After wresting control from the expedition's leader, Don Pedro de Ursua, Aguirre rules through oppression and terror as the numbers continue to diminish and the morale of the survivors falls to an all-time low. Finally an attack by Indians kills off the remaining explorers, who are starving and lost in hallucinations. Aguirre is the only survivor and as he paces the raft, trying to drive off the monkeys who are invading it, he states: "I, the Wrath of God, will marry my own daughter and with her I will found the purest dynasty the world has ever seen. Together, we shall rule this entire continent. We shall endure. I am the Wrath of God!"

Although it's difficult to argue that Aguirre is a character who descends into madness - he's pretty much crazy from beginning to end - the extent of his insanity in this moment is truly captivating. He has so thoroughly lost - he is a single man, standing alone against both the hostility of the natives and the hostility of nature - and yet he believes himself to be on the cusp of victory, he believes that this is only the beginning. As Aguirre stands victorious amidst his imagined empire, director Werner Herzog has the camera circle the raft multiple times, as if unable to comprehend the sight. Around and around it goes, trying to see what Aguirre sees but the vision is elusive and the truth of the situation is all too apparent: nature will win, it will swallow this last conquistador alive and bury him deep within its recesses.

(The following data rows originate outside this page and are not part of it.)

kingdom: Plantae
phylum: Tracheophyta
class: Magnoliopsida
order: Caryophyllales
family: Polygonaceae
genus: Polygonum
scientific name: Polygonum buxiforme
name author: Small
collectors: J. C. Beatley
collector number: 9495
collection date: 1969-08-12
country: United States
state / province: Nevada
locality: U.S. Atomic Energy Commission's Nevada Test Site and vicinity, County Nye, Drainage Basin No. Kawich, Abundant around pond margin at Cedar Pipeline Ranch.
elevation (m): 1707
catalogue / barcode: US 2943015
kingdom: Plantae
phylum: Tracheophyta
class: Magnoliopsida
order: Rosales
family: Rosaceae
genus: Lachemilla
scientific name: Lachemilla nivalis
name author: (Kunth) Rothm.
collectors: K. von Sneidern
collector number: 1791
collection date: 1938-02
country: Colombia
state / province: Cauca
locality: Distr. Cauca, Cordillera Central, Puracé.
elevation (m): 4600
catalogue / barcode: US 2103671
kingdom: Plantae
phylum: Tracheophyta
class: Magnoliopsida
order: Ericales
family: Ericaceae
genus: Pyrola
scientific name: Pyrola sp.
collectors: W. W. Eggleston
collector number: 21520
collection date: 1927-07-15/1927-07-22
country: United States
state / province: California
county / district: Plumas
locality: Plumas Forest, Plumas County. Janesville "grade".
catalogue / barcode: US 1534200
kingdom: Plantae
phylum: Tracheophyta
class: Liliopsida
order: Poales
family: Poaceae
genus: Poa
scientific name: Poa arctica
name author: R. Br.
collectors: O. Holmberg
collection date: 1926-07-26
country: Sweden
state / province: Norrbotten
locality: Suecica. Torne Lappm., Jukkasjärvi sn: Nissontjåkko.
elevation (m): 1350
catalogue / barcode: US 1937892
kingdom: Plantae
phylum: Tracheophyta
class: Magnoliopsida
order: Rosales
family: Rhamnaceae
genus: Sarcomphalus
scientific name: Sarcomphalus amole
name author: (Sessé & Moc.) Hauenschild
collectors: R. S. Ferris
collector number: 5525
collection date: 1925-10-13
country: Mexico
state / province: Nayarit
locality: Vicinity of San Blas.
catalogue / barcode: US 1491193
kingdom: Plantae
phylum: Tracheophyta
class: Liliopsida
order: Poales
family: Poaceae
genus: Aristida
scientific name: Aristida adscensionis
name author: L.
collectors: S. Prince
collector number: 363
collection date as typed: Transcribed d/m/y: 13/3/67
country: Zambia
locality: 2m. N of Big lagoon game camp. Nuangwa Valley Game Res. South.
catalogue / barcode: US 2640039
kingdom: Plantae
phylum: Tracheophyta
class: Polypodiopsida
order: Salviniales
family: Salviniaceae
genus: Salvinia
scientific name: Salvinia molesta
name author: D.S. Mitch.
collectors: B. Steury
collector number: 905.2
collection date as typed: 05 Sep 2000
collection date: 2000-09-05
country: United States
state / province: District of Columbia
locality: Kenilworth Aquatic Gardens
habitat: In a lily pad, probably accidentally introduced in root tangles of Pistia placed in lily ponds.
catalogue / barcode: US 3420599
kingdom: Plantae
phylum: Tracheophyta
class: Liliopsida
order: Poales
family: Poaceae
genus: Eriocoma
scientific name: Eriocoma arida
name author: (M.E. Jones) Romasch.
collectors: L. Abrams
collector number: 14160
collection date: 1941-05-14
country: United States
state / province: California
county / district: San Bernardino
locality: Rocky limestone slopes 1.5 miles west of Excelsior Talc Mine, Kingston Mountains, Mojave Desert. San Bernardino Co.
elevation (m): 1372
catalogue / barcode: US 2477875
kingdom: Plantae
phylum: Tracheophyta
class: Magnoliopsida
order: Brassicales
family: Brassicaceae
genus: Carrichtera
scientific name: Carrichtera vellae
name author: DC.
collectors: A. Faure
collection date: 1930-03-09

Herzog, no stranger himself to impossible, insane ambitions, is of course largely responsible for guiding the film to this strong, strange end, but Klaus Kinksi, who plays Aguirre, is integral to this success. In his hands Aguirre is a live wire, an intense, brooding presence threatening to explode at any time. His madness isn't showy, it seems entirely natural and realistic and while we don't believe in Aguirre's vision, we believe that he can believe in it. His wrath may ultimately be futile, but if ever anyone was going to conquer the odds and nature itself, it would have to be Aguirre and in these final moments he is mythologized even as his dream is denounced. These final, haunting images from this truly fantastic film are amongst the best ever produced by Herzog - and that is truly saying something.